Before Winter Strikes, Check the Heat Trace
With the cold months on the precipice, November is a great time to review the actions that plant managers and operators should take to better ensure a winter free from incident. Whether the industry in question is power generation, petrochemical, or chemical processing, winterizing a plant before temperatures freeze is a critical practice. The pitfalls that one needs to be on the look- out for in the scorching heat of July is not the same as those which present themselves in the middle of January.
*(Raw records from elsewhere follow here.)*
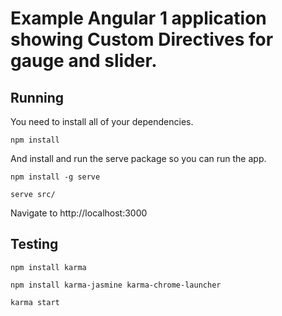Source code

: # Example Angular 1 application showing Custom Directives for gauge and slider.

## Running

You need to install all of your dependencies.

`npm install`

And install and run the serve package so you can run the app.

`npm install -g serve`

`serve src/`

Navigate to http://localhost:3000

## Testing

`npm install karma`

`npm install karma-jasmine karma-chrome-launcher`

`karma start`
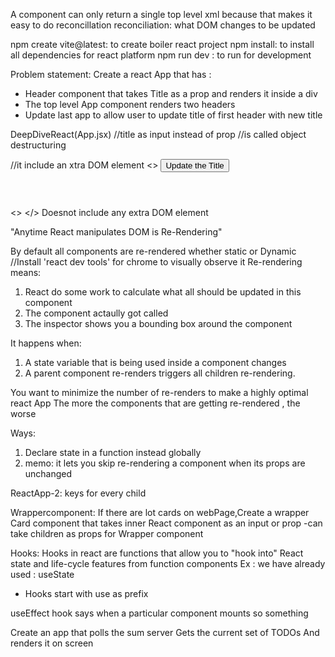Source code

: A component can only return a single top level xml
because that makes it easy to do reconcillation
reconciliation: what DOM changes to be updated

npm create vite@latest: to create boiler react project
npm install: to install all dependencies for react platform
npm run dev : to run for development

Problem statement:
Create a react App that has :
- Header component that takes Title as a prop  and renders it inside a div
- The top level App component renders two headers
- Update last app to allow user to update title of first header with new title

DeepDiveReact(App.jsx)
//title as input instead of prop
//is called object destructuring

//it  include an xtra DOM element
    <>
        <button onClick={updateTitle}>Update the Title</button>
        <Header title={title}></Header>
        <Header title="harkirat2"></Header>
        <Header title="harkirat2"></Header>
        <Header title="harkirat2"></Header>
        <Header title="harkirat2"></Header>
      </div>



<> </> Doesnot include any extra DOM element

"Anytime React manipulates DOM is Re-Rendering"

By default all components are re-rendered whether static or Dynamic
//Install 'react dev tools' for chrome to visually observe it
Re-rendering means:
1. React do some work to calculate what all should be updated in this component
2. The component actaully got called
3. The inspector shows you a bounding box around the component

It happens when:
1. A state variable that is being used inside a component changes
2. A parent component re-renders triggers all children re-rendering.

You want to minimize the number of re-renders to make a highly optimal react App
The more the components that are getting re-rendered , the worse

Ways:
1. Declare state in a function instead globally
2. memo: it lets you skip re-rendering a component when its props are unchanged


ReactApp-2:
keys for every child

Wrappercomponent:
If there are lot cards on webPage,Create a wrapper Card component
that takes inner React component as an input or prop
-can take children as props for Wrapper component

Hooks:
Hooks in react are functions that allow you  to "hook into" 
React state and life-cycle features from function components
Ex : we have already used : useState
- Hooks start with use as prefix

useEffect hook says when a particular component mounts so something

Create an app that polls the sum server
Gets the current set of TODOs
And renders it on screen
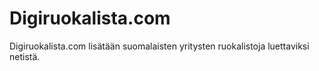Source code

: # Digiruokalista.com
Digiruokalista.com lisätään suomalaisten yritysten ruokalistoja luettaviksi netistä.

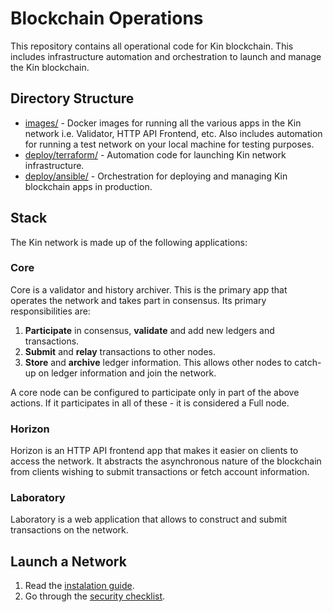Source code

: # Blockchain Operations

This repository contains all operational code for Kin blockchain.
This includes infrastructure automation and orchestration to launch and manage the Kin blockchain.

## Directory Structure

- [images/](images) - Docker images for running all the various apps in the Kin network i.e. Validator, HTTP API Frontend, etc.
Also includes automation for running a test network on your local machine for testing purposes.
- [deploy/terraform/](deploy/terraform) - Automation code for launching Kin network infrastructure.
- [deploy/ansible/](deploy/ansible) - Orchestration for deploying and managing Kin blockchain apps in production.

## Stack

The Kin network is made up of the following applications:

### Core

Core is a validator and history archiver. This is the primary app that operates the network and takes part in consensus.
Its primary responsibilities are:

1. **Participate** in consensus, **validate** and add new ledgers and transactions.
1. **Submit** and **relay** transactions to other nodes.
1. **Store** and **archive** ledger information. This allows other nodes to catch-up on ledger information and join the network.

A core node can be configured to participate only in part of the above actions.
If it participates in all of these - it is considered a Full node.

### Horizon

Horizon is an HTTP API frontend app that makes it easier on clients to access the network.
It abstracts the asynchronous nature of the blockchain from clients wishing to submit transactions or fetch account information.

### Laboratory

Laboratory is a web application that allows to construct and submit transactions on the network.

## Launch a Network

1. Read the [instalation guide](INSTALL.md).
1. Go through the [security checklist](SECURITY.md).

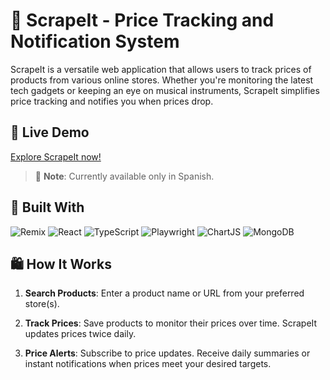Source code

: # 🛒 ScrapeIt - Price Tracking and Notification System

ScrapeIt is a versatile web application that allows users to track prices of products from various online stores. Whether you're monitoring the latest tech gadgets or keeping an eye on musical instruments, ScrapeIt simplifies price tracking and notifies you when prices drop.

## 🔗 Live Demo

[Explore ScrapeIt now!](https://www.scrapeit.pabloaviles.es/)

> 📝 **Note**: Currently available only in Spanish.

## 🔧 Built With

![Remix](https://img.shields.io/badge/remix-%23000.svg?style=for-the-badge&logo=remix&logoColor=white) ![React](https://img.shields.io/badge/react-%2320232a.svg?style=for-the-badge&logo=react&logoColor=%2361DAFB) ![TypeScript](https://img.shields.io/badge/typescript-%23007ACC.svg?style=for-the-badge&logo=typescript&logoColor=white)  ![Playwright](https://img.shields.io/badge/Playwright-45ba4b?style=for-the-badge&logo=Playwright&logoColor=white) ![ChartJS](https://img.shields.io/badge/Chart%20js-FF6384?style=for-the-badge&logo=chartdotjs&logoColor=white) ![MongoDB](https://img.shields.io/badge/MongoDB-4EA94B?style=for-the-badge&logo=mongodb&logoColor=white)

## 🛍️ How It Works

1. **Search Products**: Enter a product name or URL from your preferred store(s).

2. **Track Prices**: Save products to monitor their prices over time. ScrapeIt updates prices twice daily.

3.  **Price Alerts**: Subscribe to price updates. Receive daily summaries or instant notifications when prices meet your desired targets.
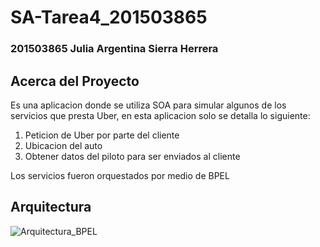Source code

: # SA-Tarea4_201503865
 
### 201503865 Julia Argentina Sierra Herrera

## Acerca del Proyecto

Es una aplicacion donde se utiliza SOA para simular algunos de los servicios que presta Uber, en esta aplicacion solo se detalla lo siguiente:

1. Peticion de Uber por parte del cliente
2. Ubicacion del auto
3. Obtener datos del piloto para ser enviados al cliente

Los servicios fueron orquestados por medio de BPEL

## Arquitectura

![Arquitectura_BPEL](https://github.com/201503865/SA-Tarea4_201503865/arq.JPG)
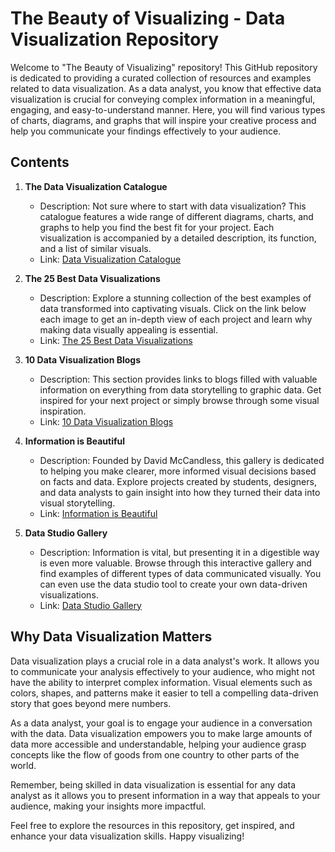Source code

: # The Beauty of Visualizing - Data Visualization Repository

Welcome to "The Beauty of Visualizing" repository! This GitHub repository is dedicated to providing a curated collection of resources and examples related to data visualization. As a data analyst, you know that effective data visualization is crucial for conveying complex information in a meaningful, engaging, and easy-to-understand manner. Here, you will find various types of charts, diagrams, and graphs that will inspire your creative process and help you communicate your findings effectively to your audience.

## Contents

1. **The Data Visualization Catalogue**
   - Description: Not sure where to start with data visualization? This catalogue features a wide range of different diagrams, charts, and graphs to help you find the best fit for your project. Each visualization is accompanied by a detailed description, its function, and a list of similar visuals.
   - Link: [Data Visualization Catalogue](https://datavizcatalogue.com/#google_vignette)

2. **The 25 Best Data Visualizations**
   - Description: Explore a stunning collection of the best examples of data transformed into captivating visuals. Click on the link below each image to get an in-depth view of each project and learn why making data visually appealing is essential.
   - Link: [The 25 Best Data Visualizations](https://visme.co/blog/best-data-visualizations/)

3. **10 Data Visualization Blogs**
   - Description: This section provides links to blogs filled with valuable information on everything from data storytelling to graphic data. Get inspired for your next project or simply browse through some visual inspiration.
   - Link: [10 Data Visualization Blogs](https://www.tableau.com/learn/articles/best-data-visualization-blogs)

4. **Information is Beautiful**
   - Description: Founded by David McCandless, this gallery is dedicated to helping you make clearer, more informed visual decisions based on facts and data. Explore projects created by students, designers, and data analysts to gain insight into how they turned their data into visual storytelling.
   - Link: [Information is Beautiful](https://informationisbeautiful.net/wdvp/gallery-2019/)

5. **Data Studio Gallery**
   - Description: Information is vital, but presenting it in a digestible way is even more valuable. Browse through this interactive gallery and find examples of different types of data communicated visually. You can even use the data studio tool to create your own data-driven visualizations.
   - Link: [Data Studio Gallery](https://lookerstudio.google.com/gallery?category=visualization)

## Why Data Visualization Matters

Data visualization plays a crucial role in a data analyst's work. It allows you to communicate your analysis effectively to your audience, who might not have the ability to interpret complex information. Visual elements such as colors, shapes, and patterns make it easier to tell a compelling data-driven story that goes beyond mere numbers.

As a data analyst, your goal is to engage your audience in a conversation with the data. Data visualization empowers you to make large amounts of data more accessible and understandable, helping your audience grasp concepts like the flow of goods from one country to other parts of the world.

Remember, being skilled in data visualization is essential for any data analyst as it allows you to present information in a way that appeals to your audience, making your insights more impactful.

Feel free to explore the resources in this repository, get inspired, and enhance your data visualization skills. Happy visualizing!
If left unaddressed, certain elements caused by the cold have the possibility of resulting in catastrophic failures inside the system leading to unexpected shutdowns, significant downtime, and loss throughput. One element of a plant that cannot go overlooked heading into winter is its heat trace. Between the condensate return, exhaust line, chemical feed lines, instrumentation, and freeze protection for cold water pipes, heat trace is a critical element for plants in cold weather environments. Ensuring that the technology is operational during this time of the year is essential.
Checking the Alarms
Heat trace is not traditionally used during the summer months. This means that heading into winter, there is significant risk that something may not be working properly when the heat trace needs to kick back on. Adding to the surprise and misery, there may not be any signs of a problem until the heat trace is re-energized.
Most heat trace systems, if properly configured, should have some type of alarm mode, alerting operators if there is a problem. These alarms typically recognize common problems such as circuit interruptions or whether the temperature of a process is slipping outside of a predetermined range. Although many heat trace control panels are programmed with an alarm setting if something is amiss, often operators and managers will not realize that the alarm has been triggered. Commonly, the alarms on the panel are not integrated within the entire system and the panel itself is hidden away in a less frequented area of the plant. This makes it even more likely that alarms may be “sounding” without anyone’s knowledge. Ideally, these alarms should be integrated with the system, but the reality is that many of these systems in the plants are old and do not have SCADA integration.
The Amp Draw Test
It is not enough to simply energize the heat trace and see that there is no alarm. No alarming on the panel is certainly desired and ultimately a very good thing, but it does not necessarily mean the heat trace is working. The only way to properly check is to energize the heat trace and monitor a controlled amp draw from the fully energized system. Then, the results can be compared to what the reading should be to see if the system is operational. Remember, the alarms alone are not going to indicate whether the heat trace is operational, so an amp draw is required.
The equation for determining amps is watts/volts, and heat trace cables are classified by watts per foot. Thus, if an operator knows how many feet of linear heat trace cable is in play and how many volts are being applied, he or she can determine the number of amps that should be expected. For example, if a plant is utilizing 100 linear feet of 10-watt heat trace cable, this is equivalent to 1,000 watts (10 watts x 100 feet). If the operator applies 120 volts, a draw test should yield 8.3 amps. The equation also dictates that whoever is conducting the test must know how long the runs are. If, after running the test, the amp draw shows a number that is lower, for example three or four amps, there’s a problem. Although the circuit is complete, and the heat trace is “working,” it will not achieve the desired thermal output, thus the pipe could still freeze. This means that the plant is not ready for the coming winter conditions.
There is an additional consideration to the above equation. Self-regulating heat trace provides a given output at a given temperature. Say the trace is rated at 10 watts/foot at 50 F. Therefore, prior to running the calculation above, you must consult the product data sheet and see what the expected wattage output is per linear foot. For example, 10-watt cable at 100 F will only output eight watts, thus to continue with the above example, the proper amp draw would be 100*8/120 = 6.6 amps.
Heat trace has a significant inrush. A general rule of thumb is 2X, so on a 6.6-amp system, the operator can expect just over 13 amps of initial current, which will then drop down to the expected value of 6.6 after a few minutes. It is also important to be aware of the lighted end seal. Too often, plant managers are satisfied with placing a lighted end seal at the end of the run to test the circuit. If they see the light is on, they will assume the heat trace must be working due to the presence of voltage at the end of the run. This may be true, but if the proper amp draw is not being achieved, the temperature of the heat trace will not reach the desired level and will completely lose its effectiveness.
A properly functioning heat trace application is one of the most critical elements to consistent, high volume output of a plant during the cold winter months. Checking and maintaining a plant’s heat trace before winter begins through an amp draw test is the best way to reduce the risk of failure during these inopportune times.